**Records shown:**
◆ ◆ ◆ ◆

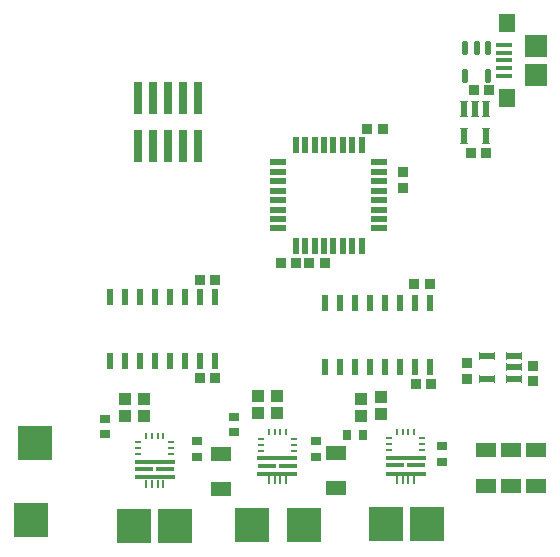
<source format=gtp>
G04*
G04 #@! TF.GenerationSoftware,Altium Limited,Altium Designer,21.9.2 (33)*
G04*
G04 Layer_Color=8421504*
%FSLAX23Y23*%
%MOIN*%
G70*
G04*
G04 #@! TF.SameCoordinates,057B0E17-ACE6-4E06-8752-021C102DDC49*
G04*
G04*
G04 #@! TF.FilePolarity,Positive*
G04*
G01*
G75*
%ADD15R,0.021X0.058*%
%ADD16R,0.020X0.053*%
%ADD17R,0.053X0.020*%
G04:AMPARAMS|DCode=18|XSize=56mil|YSize=23mil|CornerRadius=3mil|HoleSize=0mil|Usage=FLASHONLY|Rotation=180.000|XOffset=0mil|YOffset=0mil|HoleType=Round|Shape=RoundedRectangle|*
%AMROUNDEDRECTD18*
21,1,0.056,0.017,0,0,180.0*
21,1,0.050,0.023,0,0,180.0*
1,1,0.006,-0.025,0.009*
1,1,0.006,0.025,0.009*
1,1,0.006,0.025,-0.009*
1,1,0.006,-0.025,-0.009*
%
%ADD18ROUNDEDRECTD18*%
G04:AMPARAMS|DCode=19|XSize=56mil|YSize=23mil|CornerRadius=3mil|HoleSize=0mil|Usage=FLASHONLY|Rotation=270.000|XOffset=0mil|YOffset=0mil|HoleType=Round|Shape=RoundedRectangle|*
%AMROUNDEDRECTD19*
21,1,0.056,0.017,0,0,270.0*
21,1,0.050,0.023,0,0,270.0*
1,1,0.006,-0.009,-0.025*
1,1,0.006,-0.009,0.025*
1,1,0.006,0.009,0.025*
1,1,0.006,0.009,-0.025*
%
%ADD19ROUNDEDRECTD19*%
%ADD20R,0.062X0.016*%
%ADD21R,0.134X0.016*%
%ADD22R,0.024X0.010*%
%ADD23R,0.010X0.024*%
%ADD24R,0.079X0.012*%
%ADD25R,0.043X0.039*%
%ADD26R,0.033X0.030*%
%ADD27R,0.030X0.033*%
%ADD28R,0.118X0.118*%
%ADD29R,0.075X0.075*%
%ADD30R,0.055X0.063*%
%ADD31R,0.053X0.016*%
%ADD32R,0.029X0.110*%
G04:AMPARAMS|DCode=33|XSize=49mil|YSize=22mil|CornerRadius=5mil|HoleSize=0mil|Usage=FLASHONLY|Rotation=270.000|XOffset=0mil|YOffset=0mil|HoleType=Round|Shape=RoundedRectangle|*
%AMROUNDEDRECTD33*
21,1,0.049,0.011,0,0,270.0*
21,1,0.038,0.022,0,0,270.0*
1,1,0.011,-0.005,-0.019*
1,1,0.011,-0.005,0.019*
1,1,0.011,0.005,0.019*
1,1,0.011,0.005,-0.019*
%
%ADD33ROUNDEDRECTD33*%
%ADD34R,0.035X0.033*%
%ADD35R,0.033X0.035*%
%ADD36R,0.071X0.045*%
%ADD37R,0.134X0.016*%
%ADD38R,0.010X0.028*%
D15*
X1424Y624D02*
D03*
X1374D02*
D03*
X1324D02*
D03*
X1274D02*
D03*
X1224D02*
D03*
X1174D02*
D03*
X1124D02*
D03*
X1074D02*
D03*
Y839D02*
D03*
X1124D02*
D03*
X1174D02*
D03*
X1224D02*
D03*
X1274D02*
D03*
X1324D02*
D03*
X1374D02*
D03*
X1424D02*
D03*
X706Y644D02*
D03*
X656D02*
D03*
X606D02*
D03*
X556D02*
D03*
X506D02*
D03*
X456D02*
D03*
X406D02*
D03*
X356D02*
D03*
Y858D02*
D03*
X406D02*
D03*
X456D02*
D03*
X506D02*
D03*
X556D02*
D03*
X606D02*
D03*
X656D02*
D03*
X706D02*
D03*
D16*
X976Y1028D02*
D03*
X1008D02*
D03*
X1039D02*
D03*
X1071D02*
D03*
X1102D02*
D03*
X1134D02*
D03*
X1165D02*
D03*
X1197D02*
D03*
Y1364D02*
D03*
X1165D02*
D03*
X1134D02*
D03*
X1102D02*
D03*
X1071D02*
D03*
X1039D02*
D03*
X1008D02*
D03*
X976D02*
D03*
D17*
X1255Y1086D02*
D03*
Y1117D02*
D03*
Y1149D02*
D03*
Y1180D02*
D03*
Y1212D02*
D03*
Y1243D02*
D03*
Y1275D02*
D03*
Y1306D02*
D03*
X918D02*
D03*
Y1275D02*
D03*
Y1243D02*
D03*
Y1212D02*
D03*
Y1180D02*
D03*
Y1149D02*
D03*
Y1117D02*
D03*
Y1086D02*
D03*
D18*
X1705Y585D02*
D03*
Y623D02*
D03*
Y660D02*
D03*
X1615Y585D02*
D03*
Y660D02*
D03*
D19*
X1612Y1485D02*
D03*
X1575D02*
D03*
X1537D02*
D03*
X1612Y1394D02*
D03*
X1537D02*
D03*
D20*
X1378Y296D02*
D03*
X1307D02*
D03*
X951Y295D02*
D03*
X879D02*
D03*
X542Y283D02*
D03*
X470D02*
D03*
D21*
X1343Y322D02*
D03*
X915Y321D02*
D03*
X506Y309D02*
D03*
D22*
X1287Y346D02*
D03*
Y386D02*
D03*
Y366D02*
D03*
X1398Y386D02*
D03*
Y366D02*
D03*
Y346D02*
D03*
X860Y345D02*
D03*
Y385D02*
D03*
Y365D02*
D03*
X970Y385D02*
D03*
Y365D02*
D03*
Y345D02*
D03*
X451Y334D02*
D03*
Y373D02*
D03*
Y353D02*
D03*
X561Y373D02*
D03*
Y353D02*
D03*
Y334D02*
D03*
D23*
X1333Y406D02*
D03*
X1352D02*
D03*
X1372D02*
D03*
X1313D02*
D03*
X906Y406D02*
D03*
X925D02*
D03*
X945D02*
D03*
X886D02*
D03*
X496Y394D02*
D03*
X516D02*
D03*
X535D02*
D03*
X476D02*
D03*
D24*
X1343Y269D02*
D03*
X915Y268D02*
D03*
X506Y256D02*
D03*
D25*
X406Y516D02*
D03*
Y461D02*
D03*
X472Y516D02*
D03*
Y461D02*
D03*
X913Y528D02*
D03*
Y472D02*
D03*
X850Y528D02*
D03*
Y472D02*
D03*
X1260Y524D02*
D03*
Y469D02*
D03*
X1193Y516D02*
D03*
Y461D02*
D03*
D26*
X339Y451D02*
D03*
Y400D02*
D03*
X646Y325D02*
D03*
Y376D02*
D03*
X772Y459D02*
D03*
Y407D02*
D03*
X1043Y325D02*
D03*
Y376D02*
D03*
X1465Y309D02*
D03*
Y360D02*
D03*
D27*
X1148Y398D02*
D03*
X1199D02*
D03*
D28*
X94Y114D02*
D03*
X575Y94D02*
D03*
X106Y370D02*
D03*
X437Y94D02*
D03*
X1004Y98D02*
D03*
X831D02*
D03*
X1413Y102D02*
D03*
X1276D02*
D03*
D29*
X1776Y1598D02*
D03*
Y1693D02*
D03*
D30*
X1679Y1772D02*
D03*
Y1520D02*
D03*
D31*
X1670Y1697D02*
D03*
Y1671D02*
D03*
Y1646D02*
D03*
Y1620D02*
D03*
Y1594D02*
D03*
D32*
X601Y1362D02*
D03*
Y1522D02*
D03*
X651Y1362D02*
D03*
Y1522D02*
D03*
X451Y1362D02*
D03*
Y1522D02*
D03*
X501Y1362D02*
D03*
Y1522D02*
D03*
X551Y1362D02*
D03*
Y1522D02*
D03*
D33*
X1617Y1686D02*
D03*
X1579D02*
D03*
X1542D02*
D03*
Y1595D02*
D03*
X1617D02*
D03*
D34*
X1335Y1222D02*
D03*
Y1274D02*
D03*
X1546Y636D02*
D03*
Y585D02*
D03*
X1766Y628D02*
D03*
Y577D02*
D03*
D35*
X1073Y972D02*
D03*
X1022D02*
D03*
X1561Y1337D02*
D03*
X1612D02*
D03*
X1569Y1546D02*
D03*
X1620D02*
D03*
X1427Y567D02*
D03*
X1376D02*
D03*
X1372Y902D02*
D03*
X1423D02*
D03*
X1215Y1417D02*
D03*
X1266D02*
D03*
X707Y587D02*
D03*
X656D02*
D03*
X656Y913D02*
D03*
X707D02*
D03*
X927Y972D02*
D03*
X978D02*
D03*
D36*
X728Y217D02*
D03*
Y335D02*
D03*
X1776Y228D02*
D03*
Y346D02*
D03*
X1610Y228D02*
D03*
Y346D02*
D03*
X1693Y228D02*
D03*
Y346D02*
D03*
X1110Y220D02*
D03*
Y339D02*
D03*
D37*
X1343Y269D02*
D03*
X915Y268D02*
D03*
X506Y256D02*
D03*
D38*
X1313Y248D02*
D03*
X1372D02*
D03*
X1333D02*
D03*
X1352D02*
D03*
X886Y247D02*
D03*
X945D02*
D03*
X906D02*
D03*
X925D02*
D03*
X476Y235D02*
D03*
X535D02*
D03*
X496D02*
D03*
X516D02*
D03*
M02*

</source>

◆ ◆ ◆ ◆

**Instructions for the task:** Give back the records above exactly, limited to the lines between the one holding "X575Y94D02*" and the one holding "X1073Y972D02*", inclusive.

**Response to the exercise:**
X575Y94D02*
D03*
X106Y370D02*
D03*
X437Y94D02*
D03*
X1004Y98D02*
D03*
X831D02*
D03*
X1413Y102D02*
D03*
X1276D02*
D03*
D29*
X1776Y1598D02*
D03*
Y1693D02*
D03*
D30*
X1679Y1772D02*
D03*
Y1520D02*
D03*
D31*
X1670Y1697D02*
D03*
Y1671D02*
D03*
Y1646D02*
D03*
Y1620D02*
D03*
Y1594D02*
D03*
D32*
X601Y1362D02*
D03*
Y1522D02*
D03*
X651Y1362D02*
D03*
Y1522D02*
D03*
X451Y1362D02*
D03*
Y1522D02*
D03*
X501Y1362D02*
D03*
Y1522D02*
D03*
X551Y1362D02*
D03*
Y1522D02*
D03*
D33*
X1617Y1686D02*
D03*
X1579D02*
D03*
X1542D02*
D03*
Y1595D02*
D03*
X1617D02*
D03*
D34*
X1335Y1222D02*
D03*
Y1274D02*
D03*
X1546Y636D02*
D03*
Y585D02*
D03*
X1766Y628D02*
D03*
Y577D02*
D03*
D35*
X1073Y972D02*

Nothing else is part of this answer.